> GIVEN TEXT:
——————————
Carving and Removal of Guts

Carving and Removal of Guts

Halloween ranks second only to Christmas as the holiday when most retail consumer dollars are spent. People buy costumes not only for kids, but grown-ups too; more decorations for parties and bucket loads of candy. Halloween costume stores pop up  in various locations and we stock up and shop early. For this family, I think our Halloween storage outweighs our Christmas storage. As follows is a Halloween recap on carving, costumes and candy handling.

 

Overly zealous in past years, we’ve had to restock on candy and be faced with carved pumpkins whose insides have turned to mush by Halloween if they haven’t already had their decoration chewed off by squirrels. This year, I bought pumpkins and candy ($14.98 value pack) five days before Halloween. The hidden bag is uncovered and ripped into the next morning at about 3:00a.m. by my 7-year-old son, Calvin, who had been obsessing about it. The carving takes place four days prior to Halloween and the Jack-o-Lanterns serve as a centerpiece days before moving outdoors on Halloween, in fine condition.

 

Witch and Gangsta

Witch and Gangsta

Weeks prior we had pulled out our Halloween bins of costumes past and tried to sell the kids on resurrecting all or portions of them for this Halloween. Tough sell. My son wanted to be a gangster and needed a whole new pin-stripped suit because the pink-stripped gangster outfit my 9-year-old daughter wore the year before would not suffice, of course. Even the cheap plastic gangster weapon – found in pieces – needed replacement. My daughter, Ava, was thinking witch. We found two respectable witch hats, six black cloaks and a black wig in the arsenal. We knew our options before heading to the Halloween store. Upon arrival, it was all too tempting to not stick with a costume re-run. Calvin got the gangster and Ava, due to indecision, ended up empty-handed on a new costume and committed to the witchy mix of options at home.

 

Halloween Grub

Halloween Grub

With Halloween on a Wednesday this year, the usual annual parties in the neighborhood occur on the Saturday prior. With minimal effort, I dress in black and add a witch hat to head to the first party with the kids. This annual party with a 2:00p.m. start time comes complete with a fog machine and elaborate Halloween fare from gummy worms in crushed Oreo crumbs to eyeballs conveyed via mini-powdered donuts topped with an M&M as the pupil, red gel lines for the veins. We last about two hours.
——————————
> THE DATA:

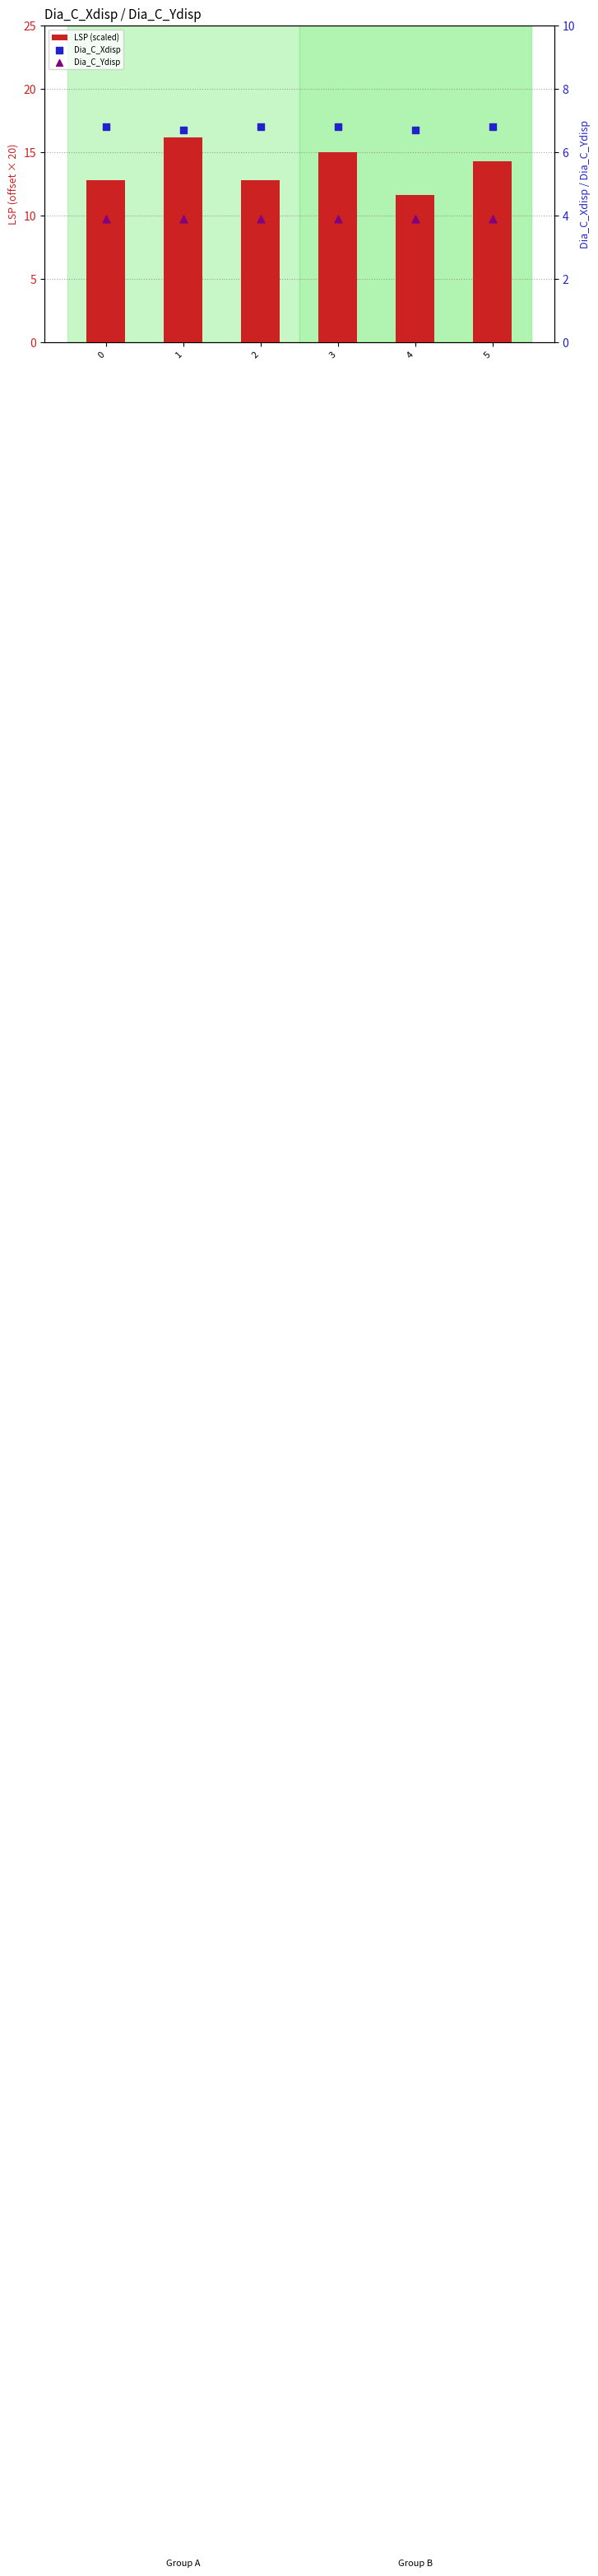

Which series has the largest total across all categories?

LSP (scaled)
——————————
> EXERCISE SET:
a) Reproduce the Halloween post from "Weeks prior we" to "options at home.", switching "cloaks" to "capes".
b) Answer these questions from the Halloween post:
(i) What did the value pack of candy cost?
(ii) How old is the daughter?
(iii) At what time does the first neighborhood party start?
Answer using only the Halloween post.

> SOLUTIONS:
a)
Weeks prior we had pulled out our Halloween bins of costumes past and tried to sell the kids on resurrecting all or portions of them for this Halloween. Tough sell. My son wanted to be a gangster and needed a whole new pin-stripped suit because the pink-stripped gangster outfit my 9-year-old daughter wore the year before would not suffice, of course. Even the cheap plastic gangster weapon – found in pieces – needed replacement. My daughter, Ava, was thinking witch. We found two respectable witch hats, six black capes and a black wig in the arsenal. We knew our options before heading to the Halloween store. Upon arrival, it was all too tempting to not stick with a costume re-run. Calvin got the gangster and Ava, due to indecision, ended up empty-handed on a new costume and committed to the witchy mix of options at home.

b)
(i) $14.98
(ii) 9 years old
(iii) 2:00 p.m.